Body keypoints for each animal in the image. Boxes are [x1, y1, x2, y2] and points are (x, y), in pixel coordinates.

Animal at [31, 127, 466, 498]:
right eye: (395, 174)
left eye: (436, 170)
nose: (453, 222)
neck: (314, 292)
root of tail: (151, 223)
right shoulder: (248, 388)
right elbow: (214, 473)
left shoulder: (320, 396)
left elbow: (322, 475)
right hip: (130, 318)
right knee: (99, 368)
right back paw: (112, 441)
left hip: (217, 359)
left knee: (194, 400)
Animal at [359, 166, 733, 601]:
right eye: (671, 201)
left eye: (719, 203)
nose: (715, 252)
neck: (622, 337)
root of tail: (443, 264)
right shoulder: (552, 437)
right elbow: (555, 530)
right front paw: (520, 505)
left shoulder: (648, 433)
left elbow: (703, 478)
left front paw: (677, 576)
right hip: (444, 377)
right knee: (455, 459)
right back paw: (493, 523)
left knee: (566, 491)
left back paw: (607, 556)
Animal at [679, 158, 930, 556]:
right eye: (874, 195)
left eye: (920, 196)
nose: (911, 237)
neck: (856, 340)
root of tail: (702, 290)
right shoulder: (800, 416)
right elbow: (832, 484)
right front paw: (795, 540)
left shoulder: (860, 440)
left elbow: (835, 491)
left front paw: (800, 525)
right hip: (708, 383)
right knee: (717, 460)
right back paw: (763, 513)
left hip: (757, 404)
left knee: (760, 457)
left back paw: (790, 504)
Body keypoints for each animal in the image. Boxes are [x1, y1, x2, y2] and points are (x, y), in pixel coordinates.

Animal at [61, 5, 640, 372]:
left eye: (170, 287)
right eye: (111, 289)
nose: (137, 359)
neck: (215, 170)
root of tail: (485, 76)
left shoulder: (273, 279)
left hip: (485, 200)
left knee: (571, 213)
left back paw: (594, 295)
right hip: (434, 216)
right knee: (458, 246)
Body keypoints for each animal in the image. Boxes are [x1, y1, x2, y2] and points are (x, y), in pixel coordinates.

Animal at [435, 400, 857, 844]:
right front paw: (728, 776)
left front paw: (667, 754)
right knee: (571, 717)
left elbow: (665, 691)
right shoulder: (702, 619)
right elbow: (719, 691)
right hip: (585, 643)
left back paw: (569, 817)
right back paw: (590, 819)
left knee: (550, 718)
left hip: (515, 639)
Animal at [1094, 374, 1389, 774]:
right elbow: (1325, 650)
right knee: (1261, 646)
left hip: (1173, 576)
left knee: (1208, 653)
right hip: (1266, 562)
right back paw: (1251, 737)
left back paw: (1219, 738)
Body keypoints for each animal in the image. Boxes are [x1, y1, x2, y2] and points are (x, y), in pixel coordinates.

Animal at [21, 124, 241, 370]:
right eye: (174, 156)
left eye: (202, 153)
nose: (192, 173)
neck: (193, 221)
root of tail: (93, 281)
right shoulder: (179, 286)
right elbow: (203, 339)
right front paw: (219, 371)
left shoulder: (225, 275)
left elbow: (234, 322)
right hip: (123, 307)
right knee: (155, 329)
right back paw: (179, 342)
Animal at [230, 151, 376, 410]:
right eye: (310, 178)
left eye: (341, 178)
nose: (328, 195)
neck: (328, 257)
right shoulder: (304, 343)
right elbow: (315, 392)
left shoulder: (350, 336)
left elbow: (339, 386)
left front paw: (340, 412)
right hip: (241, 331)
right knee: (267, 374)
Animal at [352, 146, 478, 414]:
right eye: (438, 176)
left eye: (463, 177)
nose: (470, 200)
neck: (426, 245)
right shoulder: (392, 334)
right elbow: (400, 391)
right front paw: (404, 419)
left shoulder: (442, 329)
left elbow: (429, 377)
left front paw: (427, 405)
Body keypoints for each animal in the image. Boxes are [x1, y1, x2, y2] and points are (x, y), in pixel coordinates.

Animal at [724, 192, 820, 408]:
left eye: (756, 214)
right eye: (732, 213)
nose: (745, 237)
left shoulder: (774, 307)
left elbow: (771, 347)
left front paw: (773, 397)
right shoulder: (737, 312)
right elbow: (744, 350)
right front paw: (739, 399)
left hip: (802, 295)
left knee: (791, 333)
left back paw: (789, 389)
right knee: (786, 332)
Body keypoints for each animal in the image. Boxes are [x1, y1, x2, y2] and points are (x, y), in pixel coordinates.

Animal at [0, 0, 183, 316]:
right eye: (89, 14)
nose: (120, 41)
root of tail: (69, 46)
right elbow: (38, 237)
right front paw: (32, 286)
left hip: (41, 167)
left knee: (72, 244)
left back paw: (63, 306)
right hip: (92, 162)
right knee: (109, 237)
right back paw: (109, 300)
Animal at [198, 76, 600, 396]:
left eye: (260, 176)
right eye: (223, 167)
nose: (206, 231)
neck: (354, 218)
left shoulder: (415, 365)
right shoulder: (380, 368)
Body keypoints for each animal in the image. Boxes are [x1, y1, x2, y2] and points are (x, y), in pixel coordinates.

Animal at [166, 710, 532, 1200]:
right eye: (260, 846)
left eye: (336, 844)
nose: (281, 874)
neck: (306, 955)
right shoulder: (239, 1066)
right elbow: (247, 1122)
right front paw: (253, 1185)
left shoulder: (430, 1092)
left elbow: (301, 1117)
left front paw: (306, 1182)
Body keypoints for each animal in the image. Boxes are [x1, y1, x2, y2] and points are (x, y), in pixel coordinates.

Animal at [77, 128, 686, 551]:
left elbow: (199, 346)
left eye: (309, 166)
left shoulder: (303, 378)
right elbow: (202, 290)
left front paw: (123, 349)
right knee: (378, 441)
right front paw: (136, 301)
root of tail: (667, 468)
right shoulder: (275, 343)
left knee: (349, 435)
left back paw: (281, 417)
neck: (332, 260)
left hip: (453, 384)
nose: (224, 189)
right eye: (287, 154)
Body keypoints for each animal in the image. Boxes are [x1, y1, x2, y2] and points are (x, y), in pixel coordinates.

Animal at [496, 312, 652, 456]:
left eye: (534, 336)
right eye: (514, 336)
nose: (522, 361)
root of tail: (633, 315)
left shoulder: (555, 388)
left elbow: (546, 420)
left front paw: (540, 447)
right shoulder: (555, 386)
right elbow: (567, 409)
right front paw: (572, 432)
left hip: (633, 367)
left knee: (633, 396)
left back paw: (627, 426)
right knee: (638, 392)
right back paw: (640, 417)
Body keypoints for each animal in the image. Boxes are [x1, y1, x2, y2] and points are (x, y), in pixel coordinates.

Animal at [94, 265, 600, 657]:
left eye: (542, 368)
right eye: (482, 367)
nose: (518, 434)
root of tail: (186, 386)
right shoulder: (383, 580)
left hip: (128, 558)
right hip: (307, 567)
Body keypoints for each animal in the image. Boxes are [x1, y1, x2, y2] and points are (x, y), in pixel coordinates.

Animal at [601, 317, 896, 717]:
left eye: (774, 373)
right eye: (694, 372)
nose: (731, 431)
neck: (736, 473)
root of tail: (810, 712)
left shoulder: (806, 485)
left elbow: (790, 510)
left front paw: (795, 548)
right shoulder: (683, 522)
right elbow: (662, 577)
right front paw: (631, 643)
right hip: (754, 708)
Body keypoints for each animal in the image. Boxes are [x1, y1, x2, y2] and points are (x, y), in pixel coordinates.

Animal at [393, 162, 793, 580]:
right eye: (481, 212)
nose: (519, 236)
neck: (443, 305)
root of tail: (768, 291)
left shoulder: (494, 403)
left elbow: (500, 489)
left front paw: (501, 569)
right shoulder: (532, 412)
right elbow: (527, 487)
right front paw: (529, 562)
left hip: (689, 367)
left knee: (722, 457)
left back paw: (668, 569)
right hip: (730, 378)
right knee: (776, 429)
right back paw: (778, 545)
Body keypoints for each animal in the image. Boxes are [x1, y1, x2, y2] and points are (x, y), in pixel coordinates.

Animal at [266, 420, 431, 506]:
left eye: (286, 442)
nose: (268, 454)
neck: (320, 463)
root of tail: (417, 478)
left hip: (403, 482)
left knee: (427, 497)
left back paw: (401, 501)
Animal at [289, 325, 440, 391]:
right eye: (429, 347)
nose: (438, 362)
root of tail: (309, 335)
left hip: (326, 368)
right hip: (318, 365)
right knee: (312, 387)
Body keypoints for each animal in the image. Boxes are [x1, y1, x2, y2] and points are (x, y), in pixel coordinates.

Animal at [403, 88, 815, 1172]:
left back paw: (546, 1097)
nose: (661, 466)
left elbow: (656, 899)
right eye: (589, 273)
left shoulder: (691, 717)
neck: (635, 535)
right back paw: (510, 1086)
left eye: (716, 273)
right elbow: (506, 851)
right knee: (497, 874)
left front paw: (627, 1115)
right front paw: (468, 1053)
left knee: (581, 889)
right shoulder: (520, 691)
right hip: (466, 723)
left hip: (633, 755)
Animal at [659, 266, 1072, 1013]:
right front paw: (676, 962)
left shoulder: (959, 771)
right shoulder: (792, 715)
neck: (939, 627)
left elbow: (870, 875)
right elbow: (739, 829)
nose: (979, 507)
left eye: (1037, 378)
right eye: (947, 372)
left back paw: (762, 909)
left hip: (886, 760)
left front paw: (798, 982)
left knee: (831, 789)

----------------------------------------

Problem statement
From the material above, retype precisely the lines between the line holding "neck: (354, 218)" and the line holding "left eye: (542, 368)", inclusive, and nothing beyond them.

Written reply
neck: (354, 218)
left shoulder: (415, 365)
right shoulder: (380, 368)
Body keypoints for each animal in the image. Boxes are [x1, y1, x2, y2] and points are (x, y), in pixel coordinates.

Animal at [166, 710, 532, 1200]:
right eye: (260, 846)
left eye: (336, 844)
nose: (281, 874)
neck: (306, 955)
right shoulder: (239, 1066)
right elbow: (247, 1122)
right front paw: (253, 1185)
left shoulder: (430, 1092)
left elbow: (301, 1117)
left front paw: (306, 1182)
Body keypoints for each animal in the image. Boxes are [x1, y1, x2, y2] and points are (x, y), in pixel coordinates.

Animal at [77, 128, 686, 551]:
left elbow: (199, 346)
left eye: (309, 166)
left shoulder: (303, 378)
right elbow: (202, 290)
left front paw: (123, 349)
right knee: (378, 441)
right front paw: (136, 301)
root of tail: (667, 468)
right shoulder: (275, 343)
left knee: (349, 435)
left back paw: (281, 417)
neck: (332, 260)
left hip: (453, 384)
nose: (224, 189)
right eye: (287, 154)
Body keypoints for each animal in the image. Boxes are [x1, y1, x2, y2] and points are (x, y), in pixel coordinates.

Animal at [496, 312, 652, 456]:
left eye: (534, 336)
right eye: (514, 336)
nose: (522, 361)
root of tail: (633, 315)
left shoulder: (555, 388)
left elbow: (546, 420)
left front paw: (540, 447)
right shoulder: (555, 386)
right elbow: (567, 409)
right front paw: (572, 432)
left hip: (633, 367)
left knee: (633, 396)
left back paw: (627, 426)
right knee: (638, 392)
right back paw: (640, 417)
Body keypoints for each animal in the image. Boxes are [x1, y1, x2, y2] and points are (x, y), in pixel coordinates.

Animal at [94, 265, 600, 657]:
left eye: (542, 368)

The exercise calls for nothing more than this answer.